Task brief: The full listing should be set down exactly as it reads.
.....
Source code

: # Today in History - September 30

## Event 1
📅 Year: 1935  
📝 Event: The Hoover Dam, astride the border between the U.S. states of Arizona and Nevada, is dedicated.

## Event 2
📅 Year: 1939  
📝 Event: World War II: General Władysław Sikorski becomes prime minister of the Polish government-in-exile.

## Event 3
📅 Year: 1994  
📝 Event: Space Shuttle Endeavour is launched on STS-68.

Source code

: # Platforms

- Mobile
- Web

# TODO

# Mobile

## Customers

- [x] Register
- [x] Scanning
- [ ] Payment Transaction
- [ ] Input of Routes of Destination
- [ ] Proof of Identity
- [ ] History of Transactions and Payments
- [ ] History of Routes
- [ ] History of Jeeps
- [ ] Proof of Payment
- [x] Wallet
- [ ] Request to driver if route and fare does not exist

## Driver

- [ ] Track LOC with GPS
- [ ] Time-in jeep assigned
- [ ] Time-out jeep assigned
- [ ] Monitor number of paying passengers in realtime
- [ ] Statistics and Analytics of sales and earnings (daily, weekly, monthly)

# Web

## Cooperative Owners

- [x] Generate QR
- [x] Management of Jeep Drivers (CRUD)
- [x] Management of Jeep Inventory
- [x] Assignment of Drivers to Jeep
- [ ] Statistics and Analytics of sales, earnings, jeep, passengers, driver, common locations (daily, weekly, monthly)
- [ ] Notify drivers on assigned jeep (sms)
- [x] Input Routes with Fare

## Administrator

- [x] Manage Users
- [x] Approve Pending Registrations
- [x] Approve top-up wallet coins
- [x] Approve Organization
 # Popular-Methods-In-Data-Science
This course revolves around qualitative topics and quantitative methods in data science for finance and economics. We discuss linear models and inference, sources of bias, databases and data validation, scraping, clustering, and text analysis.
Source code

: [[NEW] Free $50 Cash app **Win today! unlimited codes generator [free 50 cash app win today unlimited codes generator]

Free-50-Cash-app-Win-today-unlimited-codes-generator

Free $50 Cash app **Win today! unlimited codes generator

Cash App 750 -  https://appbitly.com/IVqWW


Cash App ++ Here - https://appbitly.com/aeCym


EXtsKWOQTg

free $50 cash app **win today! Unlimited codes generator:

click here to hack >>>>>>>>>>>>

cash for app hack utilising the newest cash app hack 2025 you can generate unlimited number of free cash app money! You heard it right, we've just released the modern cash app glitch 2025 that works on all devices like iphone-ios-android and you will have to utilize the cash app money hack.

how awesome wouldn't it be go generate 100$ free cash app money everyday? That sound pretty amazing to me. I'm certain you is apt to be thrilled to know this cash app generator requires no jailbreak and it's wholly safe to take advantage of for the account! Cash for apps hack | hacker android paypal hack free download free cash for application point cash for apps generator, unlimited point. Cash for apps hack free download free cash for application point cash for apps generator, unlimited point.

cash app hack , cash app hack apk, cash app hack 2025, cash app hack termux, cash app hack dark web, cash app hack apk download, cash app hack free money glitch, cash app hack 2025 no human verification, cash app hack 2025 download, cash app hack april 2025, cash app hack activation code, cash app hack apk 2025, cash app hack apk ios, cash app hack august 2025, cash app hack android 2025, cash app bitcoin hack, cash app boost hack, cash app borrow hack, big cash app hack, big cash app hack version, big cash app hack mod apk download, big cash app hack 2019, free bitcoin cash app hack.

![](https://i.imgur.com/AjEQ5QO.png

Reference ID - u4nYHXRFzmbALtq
.....
Exercise response:
Source code

: # Today in History - September 30

## Event 1
📅 Year: 1935  
📝 Event: The Hoover Dam, astride the border between the U.S. states of Arizona and Nevada, is dedicated.

## Event 2
📅 Year: 1939  
📝 Event: World War II: General Władysław Sikorski becomes prime minister of the Polish government-in-exile.

## Event 3
📅 Year: 1994  
📝 Event: Space Shuttle Endeavour is launched on STS-68.

Source code

: # Platforms

- Mobile
- Web

# TODO

# Mobile

## Customers

- [x] Register
- [x] Scanning
- [ ] Payment Transaction
- [ ] Input of Routes of Destination
- [ ] Proof of Identity
- [ ] History of Transactions and Payments
- [ ] History of Routes
- [ ] History of Jeeps
- [ ] Proof of Payment
- [x] Wallet
- [ ] Request to driver if route and fare does not exist

## Driver

- [ ] Track LOC with GPS
- [ ] Time-in jeep assigned
- [ ] Time-out jeep assigned
- [ ] Monitor number of paying passengers in realtime
- [ ] Statistics and Analytics of sales and earnings (daily, weekly, monthly)

# Web

## Cooperative Owners

- [x] Generate QR
- [x] Management of Jeep Drivers (CRUD)
- [x] Management of Jeep Inventory
- [x] Assignment of Drivers to Jeep
- [ ] Statistics and Analytics of sales, earnings, jeep, passengers, driver, common locations (daily, weekly, monthly)
- [ ] Notify drivers on assigned jeep (sms)
- [x] Input Routes with Fare

## Administrator

- [x] Manage Users
- [x] Approve Pending Registrations
- [x] Approve top-up wallet coins
- [x] Approve Organization
 # Popular-Methods-In-Data-Science
This course revolves around qualitative topics and quantitative methods in data science for finance and economics. We discuss linear models and inference, sources of bias, databases and data validation, scraping, clustering, and text analysis.
Source code

: [[NEW] Free $50 Cash app **Win today! unlimited codes generator [free 50 cash app win today unlimited codes generator]

Free-50-Cash-app-Win-today-unlimited-codes-generator

Free $50 Cash app **Win today! unlimited codes generator

Cash App 750 -  https://appbitly.com/IVqWW


Cash App ++ Here - https://appbitly.com/aeCym


EXtsKWOQTg

free $50 cash app **win today! Unlimited codes generator:

click here to hack >>>>>>>>>>>>

cash for app hack utilising the newest cash app hack 2025 you can generate unlimited number of free cash app money! You heard it right, we've just released the modern cash app glitch 2025 that works on all devices like iphone-ios-android and you will have to utilize the cash app money hack.

how awesome wouldn't it be go generate 100$ free cash app money everyday? That sound pretty amazing to me. I'm certain you is apt to be thrilled to know this cash app generator requires no jailbreak and it's wholly safe to take advantage of for the account! Cash for apps hack | hacker android paypal hack free download free cash for application point cash for apps generator, unlimited point. Cash for apps hack free download free cash for application point cash for apps generator, unlimited point.

cash app hack , cash app hack apk, cash app hack 2025, cash app hack termux, cash app hack dark web, cash app hack apk download, cash app hack free money glitch, cash app hack 2025 no human verification, cash app hack 2025 download, cash app hack april 2025, cash app hack activation code, cash app hack apk 2025, cash app hack apk ios, cash app hack august 2025, cash app hack android 2025, cash app bitcoin hack, cash app boost hack, cash app borrow hack, big cash app hack, big cash app hack version, big cash app hack mod apk download, big cash app hack 2019, free bitcoin cash app hack.

![](https://i.imgur.com/AjEQ5QO.png

Reference ID - u4nYHXRFzmbALtq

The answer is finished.